INPUT MATERIAL below:

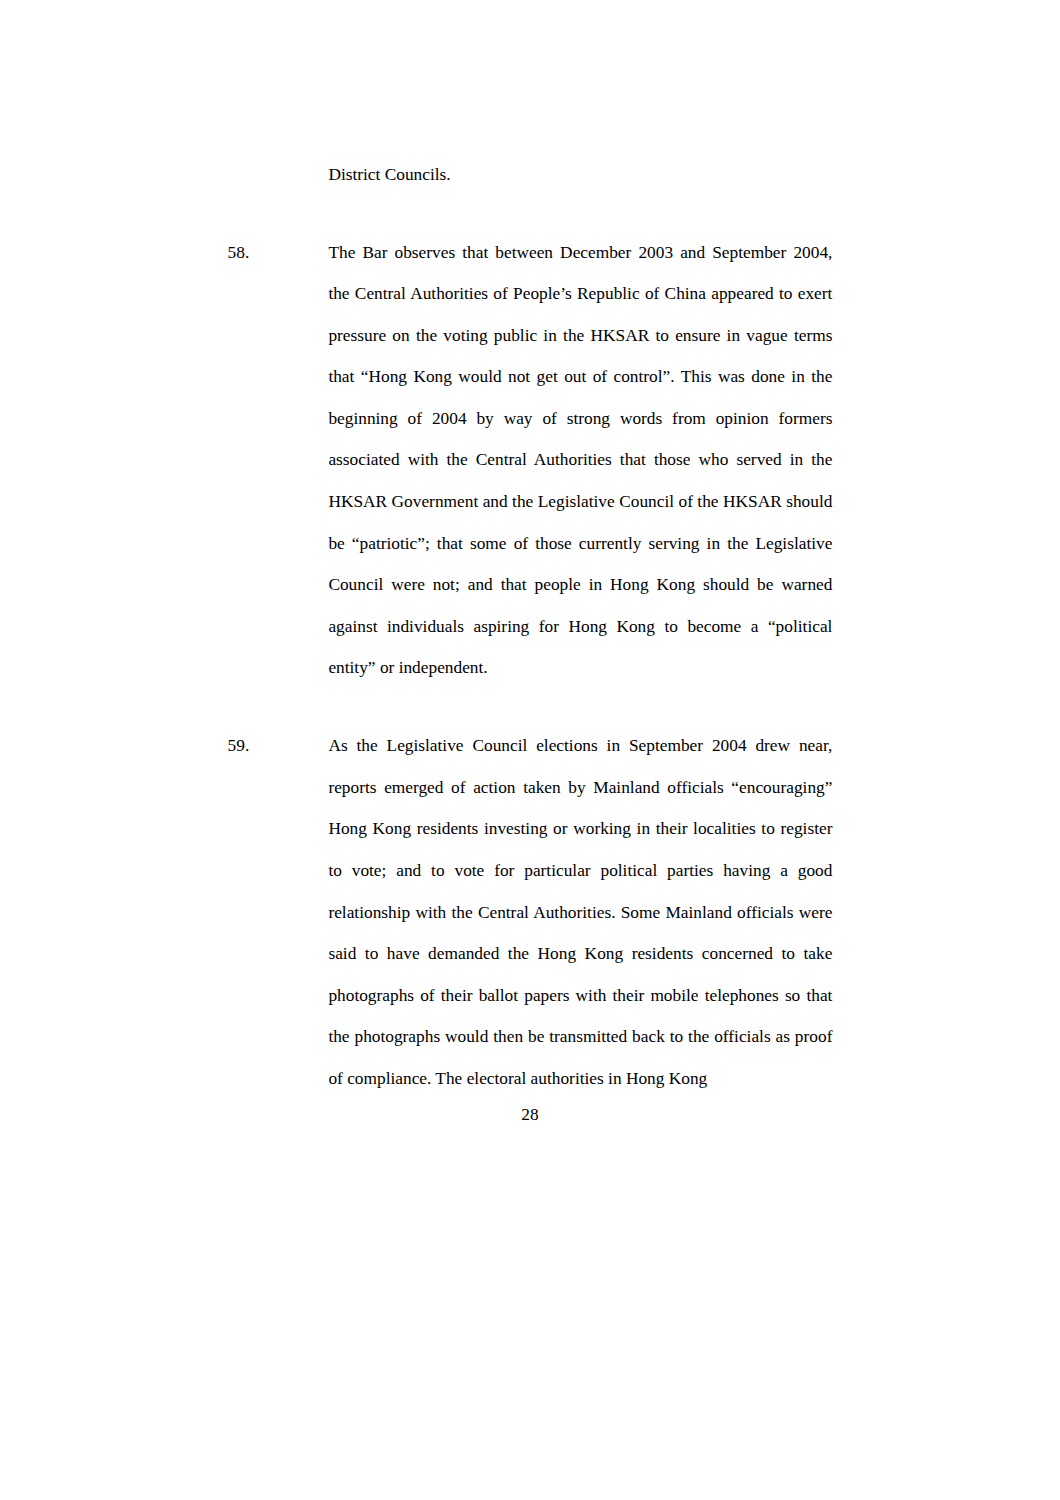District Councils.
58.
The Bar observes that between December 2003 and September 2004, the Central Authorities of People’s Republic of China appeared to exert pressure on the voting public in the HKSAR to ensure in vague terms that “Hong Kong would not get out of control”. This was done in the beginning of 2004 by way of strong words from opinion formers associated with the Central Authorities that those who served in the HKSAR Government and the Legislative Council of the HKSAR should be “patriotic”; that some of those currently serving in the Legislative Council were not; and that people in Hong Kong should be warned against individuals aspiring for Hong Kong to become a “political entity” or independent.
59.
As the Legislative Council elections in September 2004 drew near, reports emerged of action taken by Mainland officials “encouraging” Hong Kong residents investing or working in their localities to register to vote; and to vote for particular political parties having a good relationship with the Central Authorities. Some Mainland officials were said to have demanded the Hong Kong residents concerned to take photographs of their ballot papers with their mobile telephones so that the photographs would then be transmitted back to the officials as proof of compliance. The electoral authorities in Hong Kong
28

End of INPUT MATERIAL.

__WORK INSTRUCTION__: In your copy, every entry above must match word for word, and no picture may appear.

__TASK RESULT__:
District Councils.
58.
The Bar observes that between December 2003 and September 2004, the Central Authorities of People’s Republic of China appeared to exert pressure on the voting public in the HKSAR to ensure in vague terms that “Hong Kong would not get out of control”. This was done in the beginning of 2004 by way of strong words from opinion formers associated with the Central Authorities that those who served in the HKSAR Government and the Legislative Council of the HKSAR should be “patriotic”; that some of those currently serving in the Legislative Council were not; and that people in Hong Kong should be warned against individuals aspiring for Hong Kong to become a “political entity” or independent.
59.
As the Legislative Council elections in September 2004 drew near, reports emerged of action taken by Mainland officials “encouraging” Hong Kong residents investing or working in their localities to register to vote; and to vote for particular political parties having a good relationship with the Central Authorities. Some Mainland officials were said to have demanded the Hong Kong residents concerned to take photographs of their ballot papers with their mobile telephones so that the photographs would then be transmitted back to the officials as proof of compliance. The electoral authorities in Hong Kong
28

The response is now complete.